Did I mention that The First Tree dev David Wehle has started a YouTube channel and related pay-for-online-course GameDevUnlocked.com? It’s a little more for the novice YouTube-watcher who wants to make games from scratch for the first time. But the videos, like ‘3 tips for making great/catchy game artwork’, are thought-provoking for all, yay.
Two things from the Epic Games Store - firstly, it has a Top 20 selling games chart (now?) that I don’t recall having seen discussed much, and may be real-time-ish. Lots of big-publisher stuff, but also some AA games like Satisfactory and Soren Johnson’s Old World. I’ll monitor this! (Bonus: Matthew Ball has an Epic Games Store ‘explainer’ as part of a gigantic ‘why Epic is hot’ article written for the tech industry.)

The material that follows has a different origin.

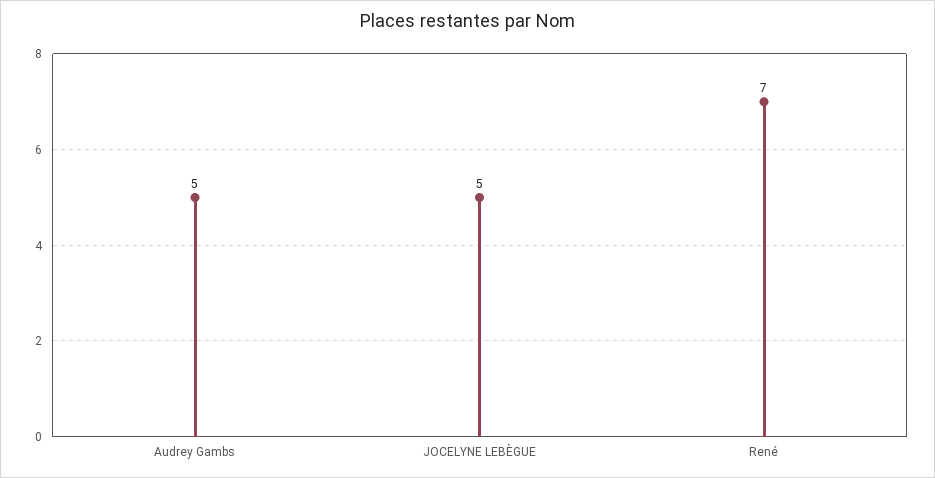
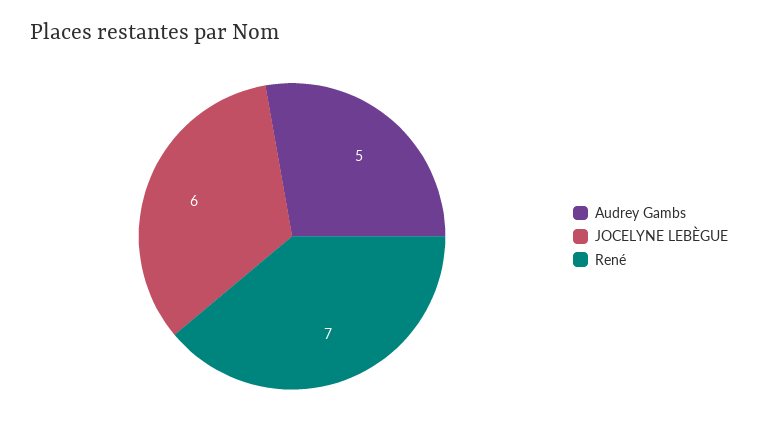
JOCELYNE LEBÈGUE: 5 -> 6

Excellent game trailer maker Derek Lieu (he has a newsletter, folks) is now doing a series of ‘game trailer how-to’ videos. The first is about why turning off the HUD to make trailers is a good idea. Useful stuff - game trailers are vital and can get botched pretty easily.
Here’s some fun data from Kris at Toge Productions (Coffee Talk) about how many games Steam users tend to review as a percentage of their overall library, sampling from 10,000-ish Steam accounts. Spoiler: “The majority of users (73.8%) only review less than 10% of the games that they own.”
Here’s a very long GI.biz piece on how to price your game for Steam (and how to discount), with quotes from Valve, my buddy Mike Rose at No More Robots, Curve’s Simon Byron, and many more. (Myself and Mike both think you shouldn’t price your game any less than $20 USD before discounts - and you’ll see some of his justifications included.)
Continuing to help out devs, Steam added some new ‘how-to’ videos for things like how to set up franchise pages on Steam, and the different types of Steam key. This stuff is very handy, especially in a visual format.
Finally, I enjoyed this Gamasutra blog from Kevin Lin about his successful journey on Steam with Starcom: Nexus. It’s very data-driven and rational in its approach to possible success - there’s full Steam revenues in there. It’s also a notable example of a game that did decently in Early Access, but only really ‘broke out’ after its full launch.